The FSCA is actively pursuing unlicensed cryptocurrency operations and has warned of repercussions for non-compliance. This initiative follows the establishment of a Crypto Assets Regulatory Working Group in 2018, which issued recommendations on cryptocurrency regulation in July 2021. South Africa’s move towards regulating cryptocurrency positions it as a leader in financial innovation within Africa.

ICYMI: Market roundup

  • Nigeria’s equities market moved upwards over a 5-day trading week, with the NGX All-Share Index appreciating by 3.71% to close at 105,085.25 points. The top gainers were Julius Berger Nigeria Plc. (30.58%), Omatek Ventures Plc. (23.08%), MTN Nigeria Plc (20.96%), NEM Insurance Plc (20.91%), and Guaranty Trust Holding Company Plc (17.88%). The top decliners were International Energy Insurance plc (-27.38%), Sunu Assurances plc (-19.11%), Lasaco Assurance plc (-14.53%), Consolidated Hallmark Holdings plc (-13.07%), and Unity Bank Plc (-10.00%).

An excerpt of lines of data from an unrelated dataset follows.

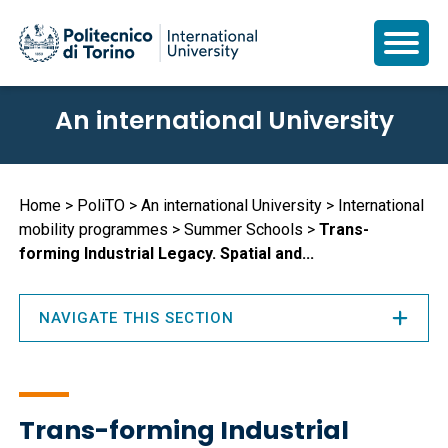
Skip
An international University
to
main
content
Breadcrumb
Home
PoliTO
An international University
International
mobility programmes
Summer Schools
Trans-
forming Industrial Legacy. Spatial and...
NAVIGATE THIS SECTION
Trans-forming Industrial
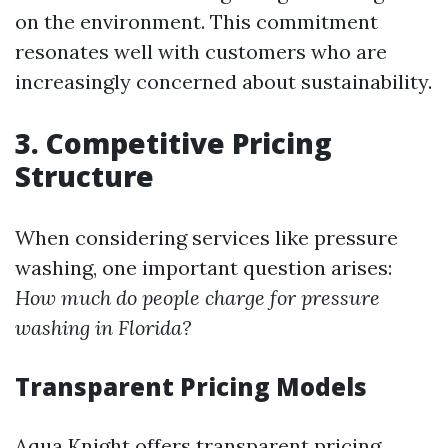
on the environment. This commitment
resonates well with customers who are
increasingly concerned about sustainability.
3. Competitive Pricing
Structure
When considering services like pressure
washing, one important question arises:
How much do people charge for pressure
washing in Florida?
Transparent Pricing Models
Aqua Knight offers transparent pricing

  • The naira closed the week at ₦1602.75/$1 on Friday at the investor’s and Exporters’ window.
  • Brent crude closed the week at $85.34 while US West Texas Intermediate (WTI) crude closed at $81.07
  • The global cryptocurrency market cap stood at $ 2.6 trillion, as of 8 a.m. Monday, the 3rd of March. Bitcoin stood at $68,496.02, a 0.77%, decrease over the week, Ethereum also decreased by 6.12% to trade at $3,629.86 Binance coin increased by 12.37% over the week, to trade at $583.91. 
  • At the beginning of the week, South Africa-based car subscription company, Planet42, raised $16 million (R300 million) in local-currency debt and equity funding from Standard Bank to repay costly euro-denominated loans.
  • Youverify, a Nigerian provider of identity verification and anti-money laundering (AML) solutions for banks and startups, secured a $2.5 million investment from Elm, which specializes in offering ready-made and customized digital solutions to public and private institutions in Saudi Arabia.